Describir lo que sucedió entre el principio y la conclusión de la pieza, es algo realmente indescriptible. Sólo puedo decir que al final, tras una serie de acontecimientos lo mismo terribles que gloriosos, la viajera llegó al Loco, que en este caso es llegar a la libertad. Este arcano, libre del resto y de sí mismo, es capaz de escoger su vida porque ahora tiene el conocimiento y las herramientas necesarias para hacerlo. Que en la obra haya aparecido al final (adelante del Mundo) y no al principio, como en el orden tradicional, fue bastante significativo; se diría que, después del Mundo, llegamos a nosotros mismos. Entonces el viaje concluye y la recompensa es total: al fin sabemos quiénes somos y podemos elegir nuestro destino. Si este no es un final feliz, no sé cuál pueda serlo.

III.
La mayoría de las veces olvidamos que aun en los tiempos oscuros hay vida. El dolor, la agonía, la tristeza, el sinsentido, por muy desgarradores, son formas de experimentar nuestra existencia; negar su mundo, es negarse a vivir. El valor de cada extremo le da sentido al otro. Sin la existencia del uno, el otro pierde toda su dimensión. A este respecto, Ursula K. Le Guin escribió: «Si evades el sufrimiento, también evades la posibilidad de alegría. Puede que obtengas placer, o placeres, pero no te realizarás. No sabrás lo que es volver a casa».

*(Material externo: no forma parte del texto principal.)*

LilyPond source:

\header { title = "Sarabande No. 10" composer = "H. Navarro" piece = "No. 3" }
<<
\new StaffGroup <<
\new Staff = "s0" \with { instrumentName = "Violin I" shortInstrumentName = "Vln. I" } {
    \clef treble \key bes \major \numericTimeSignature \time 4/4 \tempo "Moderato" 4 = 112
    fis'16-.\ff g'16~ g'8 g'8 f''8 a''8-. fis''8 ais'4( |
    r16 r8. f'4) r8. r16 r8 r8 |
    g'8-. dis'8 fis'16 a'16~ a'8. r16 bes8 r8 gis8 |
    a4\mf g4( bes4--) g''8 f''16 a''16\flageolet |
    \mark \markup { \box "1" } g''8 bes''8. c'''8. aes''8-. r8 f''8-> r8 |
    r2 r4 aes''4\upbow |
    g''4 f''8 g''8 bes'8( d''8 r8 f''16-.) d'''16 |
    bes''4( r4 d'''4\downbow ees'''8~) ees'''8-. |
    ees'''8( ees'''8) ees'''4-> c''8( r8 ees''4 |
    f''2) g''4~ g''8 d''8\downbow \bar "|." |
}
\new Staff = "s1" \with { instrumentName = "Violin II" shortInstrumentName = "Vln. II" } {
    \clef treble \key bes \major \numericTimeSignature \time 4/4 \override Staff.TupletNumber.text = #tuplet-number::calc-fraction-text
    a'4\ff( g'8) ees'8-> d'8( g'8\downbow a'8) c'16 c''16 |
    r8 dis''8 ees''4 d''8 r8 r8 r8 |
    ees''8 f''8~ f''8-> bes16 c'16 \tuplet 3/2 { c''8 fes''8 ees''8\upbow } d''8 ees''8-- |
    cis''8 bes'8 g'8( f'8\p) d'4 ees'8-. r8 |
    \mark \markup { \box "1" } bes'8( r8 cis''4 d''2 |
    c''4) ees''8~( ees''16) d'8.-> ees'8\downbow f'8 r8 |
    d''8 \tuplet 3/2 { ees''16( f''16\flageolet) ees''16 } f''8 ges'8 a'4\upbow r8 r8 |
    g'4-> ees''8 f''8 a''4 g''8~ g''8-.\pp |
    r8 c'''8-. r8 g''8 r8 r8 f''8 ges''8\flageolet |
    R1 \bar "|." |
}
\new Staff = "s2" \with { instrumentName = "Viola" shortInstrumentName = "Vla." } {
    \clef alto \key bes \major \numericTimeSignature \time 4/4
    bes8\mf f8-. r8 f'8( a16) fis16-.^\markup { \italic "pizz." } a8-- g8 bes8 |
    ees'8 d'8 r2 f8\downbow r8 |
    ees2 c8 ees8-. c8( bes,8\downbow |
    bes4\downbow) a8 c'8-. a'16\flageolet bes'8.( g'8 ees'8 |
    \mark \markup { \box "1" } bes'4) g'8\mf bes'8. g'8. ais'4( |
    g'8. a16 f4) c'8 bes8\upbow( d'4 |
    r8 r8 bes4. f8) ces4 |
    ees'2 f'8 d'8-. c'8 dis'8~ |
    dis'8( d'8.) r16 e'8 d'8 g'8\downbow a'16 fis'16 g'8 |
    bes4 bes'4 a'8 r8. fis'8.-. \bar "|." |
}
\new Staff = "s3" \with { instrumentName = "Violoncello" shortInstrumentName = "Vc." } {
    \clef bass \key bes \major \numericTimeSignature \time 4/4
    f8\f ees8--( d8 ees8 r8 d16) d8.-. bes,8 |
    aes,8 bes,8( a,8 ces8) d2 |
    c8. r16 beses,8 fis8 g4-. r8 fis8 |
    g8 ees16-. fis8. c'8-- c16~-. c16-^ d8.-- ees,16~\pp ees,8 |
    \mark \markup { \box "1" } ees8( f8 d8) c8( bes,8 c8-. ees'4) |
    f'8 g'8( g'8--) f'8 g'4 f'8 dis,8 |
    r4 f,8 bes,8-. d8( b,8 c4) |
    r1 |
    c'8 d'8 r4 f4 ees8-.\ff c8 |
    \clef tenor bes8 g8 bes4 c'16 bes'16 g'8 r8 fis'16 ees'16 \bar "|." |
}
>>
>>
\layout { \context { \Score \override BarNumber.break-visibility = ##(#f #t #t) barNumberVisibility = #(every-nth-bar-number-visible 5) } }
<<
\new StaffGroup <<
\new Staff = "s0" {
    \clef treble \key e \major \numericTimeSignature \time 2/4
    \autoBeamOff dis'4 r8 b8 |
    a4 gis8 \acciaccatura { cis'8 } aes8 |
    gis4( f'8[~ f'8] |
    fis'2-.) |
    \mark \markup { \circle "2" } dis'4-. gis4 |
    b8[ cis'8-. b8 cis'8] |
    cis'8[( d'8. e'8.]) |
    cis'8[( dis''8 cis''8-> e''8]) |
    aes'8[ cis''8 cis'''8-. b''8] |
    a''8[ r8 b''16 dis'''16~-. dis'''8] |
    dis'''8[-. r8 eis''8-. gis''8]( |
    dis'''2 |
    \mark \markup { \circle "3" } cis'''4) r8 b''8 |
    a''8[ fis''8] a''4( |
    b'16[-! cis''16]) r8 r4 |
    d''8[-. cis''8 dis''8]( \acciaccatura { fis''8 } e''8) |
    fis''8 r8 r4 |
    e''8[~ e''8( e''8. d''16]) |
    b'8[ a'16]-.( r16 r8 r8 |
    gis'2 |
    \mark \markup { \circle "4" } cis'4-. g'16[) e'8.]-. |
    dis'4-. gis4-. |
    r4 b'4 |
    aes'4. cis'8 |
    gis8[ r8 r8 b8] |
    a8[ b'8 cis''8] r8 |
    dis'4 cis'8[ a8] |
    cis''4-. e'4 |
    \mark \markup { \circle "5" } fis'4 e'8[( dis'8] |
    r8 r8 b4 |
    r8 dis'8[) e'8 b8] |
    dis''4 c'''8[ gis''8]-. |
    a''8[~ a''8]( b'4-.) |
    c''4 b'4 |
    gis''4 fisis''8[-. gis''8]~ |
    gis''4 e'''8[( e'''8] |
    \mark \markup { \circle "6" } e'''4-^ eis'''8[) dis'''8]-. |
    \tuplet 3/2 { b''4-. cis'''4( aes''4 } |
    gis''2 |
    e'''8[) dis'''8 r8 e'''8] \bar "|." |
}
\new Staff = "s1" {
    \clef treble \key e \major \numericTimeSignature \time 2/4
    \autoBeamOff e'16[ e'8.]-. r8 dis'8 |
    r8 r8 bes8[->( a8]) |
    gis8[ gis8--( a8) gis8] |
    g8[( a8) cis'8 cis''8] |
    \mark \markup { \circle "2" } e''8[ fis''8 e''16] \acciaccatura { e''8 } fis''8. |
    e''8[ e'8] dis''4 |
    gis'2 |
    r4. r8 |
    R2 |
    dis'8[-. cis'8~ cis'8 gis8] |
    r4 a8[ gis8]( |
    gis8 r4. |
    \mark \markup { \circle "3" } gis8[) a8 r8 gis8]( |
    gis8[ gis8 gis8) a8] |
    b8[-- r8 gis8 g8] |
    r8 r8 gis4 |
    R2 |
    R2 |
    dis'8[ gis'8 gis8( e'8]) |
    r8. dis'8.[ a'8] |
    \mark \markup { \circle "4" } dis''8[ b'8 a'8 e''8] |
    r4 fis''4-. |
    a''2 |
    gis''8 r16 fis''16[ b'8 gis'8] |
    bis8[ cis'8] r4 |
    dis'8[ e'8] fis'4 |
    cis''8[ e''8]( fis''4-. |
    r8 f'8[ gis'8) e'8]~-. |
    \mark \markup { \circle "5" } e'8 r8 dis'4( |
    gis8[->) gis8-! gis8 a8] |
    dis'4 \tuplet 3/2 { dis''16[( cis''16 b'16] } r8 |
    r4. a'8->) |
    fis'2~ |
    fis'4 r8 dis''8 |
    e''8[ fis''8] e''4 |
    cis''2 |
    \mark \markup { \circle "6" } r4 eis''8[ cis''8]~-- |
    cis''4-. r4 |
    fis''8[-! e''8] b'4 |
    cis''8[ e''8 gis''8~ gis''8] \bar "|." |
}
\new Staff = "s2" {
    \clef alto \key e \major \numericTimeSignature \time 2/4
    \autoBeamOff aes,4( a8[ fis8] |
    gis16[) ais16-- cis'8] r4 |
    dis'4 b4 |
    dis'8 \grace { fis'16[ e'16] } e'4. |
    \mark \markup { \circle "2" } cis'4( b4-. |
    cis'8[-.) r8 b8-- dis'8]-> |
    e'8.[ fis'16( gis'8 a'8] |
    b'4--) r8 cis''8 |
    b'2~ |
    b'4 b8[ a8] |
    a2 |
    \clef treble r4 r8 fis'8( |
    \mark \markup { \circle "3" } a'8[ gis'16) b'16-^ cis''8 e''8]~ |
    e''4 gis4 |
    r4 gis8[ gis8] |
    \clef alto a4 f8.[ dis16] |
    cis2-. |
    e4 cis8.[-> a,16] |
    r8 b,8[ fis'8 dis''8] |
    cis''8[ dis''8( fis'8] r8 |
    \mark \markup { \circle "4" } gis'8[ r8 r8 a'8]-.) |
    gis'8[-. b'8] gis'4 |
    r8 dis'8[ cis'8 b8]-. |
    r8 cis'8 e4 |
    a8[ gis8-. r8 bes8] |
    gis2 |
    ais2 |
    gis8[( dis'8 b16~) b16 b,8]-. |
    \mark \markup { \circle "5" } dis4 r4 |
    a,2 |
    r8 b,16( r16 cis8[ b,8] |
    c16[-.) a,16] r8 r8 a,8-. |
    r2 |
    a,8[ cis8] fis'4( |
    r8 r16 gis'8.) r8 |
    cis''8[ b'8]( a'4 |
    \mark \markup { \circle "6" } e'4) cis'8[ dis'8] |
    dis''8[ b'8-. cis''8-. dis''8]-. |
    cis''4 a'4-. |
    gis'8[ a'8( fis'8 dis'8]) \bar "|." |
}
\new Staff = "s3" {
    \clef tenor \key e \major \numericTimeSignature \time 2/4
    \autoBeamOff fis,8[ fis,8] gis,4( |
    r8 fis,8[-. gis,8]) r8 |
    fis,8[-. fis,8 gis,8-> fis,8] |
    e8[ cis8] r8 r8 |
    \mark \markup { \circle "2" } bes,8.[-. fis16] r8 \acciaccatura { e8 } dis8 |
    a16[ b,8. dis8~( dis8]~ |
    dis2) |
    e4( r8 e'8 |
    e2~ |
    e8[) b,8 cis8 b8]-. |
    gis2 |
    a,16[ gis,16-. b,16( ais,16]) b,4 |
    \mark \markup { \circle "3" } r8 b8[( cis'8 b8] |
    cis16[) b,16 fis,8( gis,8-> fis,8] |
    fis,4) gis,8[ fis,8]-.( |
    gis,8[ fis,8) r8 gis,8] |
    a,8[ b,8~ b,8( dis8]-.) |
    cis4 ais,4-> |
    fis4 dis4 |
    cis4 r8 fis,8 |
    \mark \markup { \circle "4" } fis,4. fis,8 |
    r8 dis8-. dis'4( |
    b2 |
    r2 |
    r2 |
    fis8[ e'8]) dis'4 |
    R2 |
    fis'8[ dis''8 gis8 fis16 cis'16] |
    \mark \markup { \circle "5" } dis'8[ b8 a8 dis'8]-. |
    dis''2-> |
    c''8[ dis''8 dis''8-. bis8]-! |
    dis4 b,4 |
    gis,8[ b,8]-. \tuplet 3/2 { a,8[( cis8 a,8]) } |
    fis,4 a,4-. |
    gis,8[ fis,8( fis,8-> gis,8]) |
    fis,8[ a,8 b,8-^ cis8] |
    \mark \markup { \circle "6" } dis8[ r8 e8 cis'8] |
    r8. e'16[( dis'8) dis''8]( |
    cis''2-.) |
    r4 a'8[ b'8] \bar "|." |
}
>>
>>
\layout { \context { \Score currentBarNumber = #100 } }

Ámbar, Lael y yo salimos a la calle tocadísimos. Nuestras emociones se hallaban en su grado máximo, conviviendo todas al mismo tiempo. La noche caía de lleno sobre el centro de León y nosotros sentíamos que éramos nada, que éramos todo. Teníamos que hablar, era importantísimo que habláramos largo y tendido sobre la obra. De tal suerte que acabábamos en la terraza de un bar llamado El museo del viento.
Discutimos nuestras experiencias y los respectivos puntos de vista; reflexionamos desconsolados entre copas y, aun cuando dejamos de hablar sobre la pieza, seguimos hablando de ella. En ese rato, igual que cuando me encontraba en la Plaza de Gallos, me di cuenta de que estaba experimentando un vemond. El deseo de habitar ese momento, de levantar allí mismo una casa y vivir por siempre en ese lugar, no hizo más que ponerme triste, pero la tristeza confirmó cuán feliz me hallaba en ese instante. Fue justo ahí cuando recordé la frase de Dostoievski y algo tuvo más sentido que entonces.
IV.
¿Qué sería del mundo sin la belleza? ¿Qué de nosotros sin su faz gloriosa y divina? Tal vez poca cosa, si no es que un puñado de nada.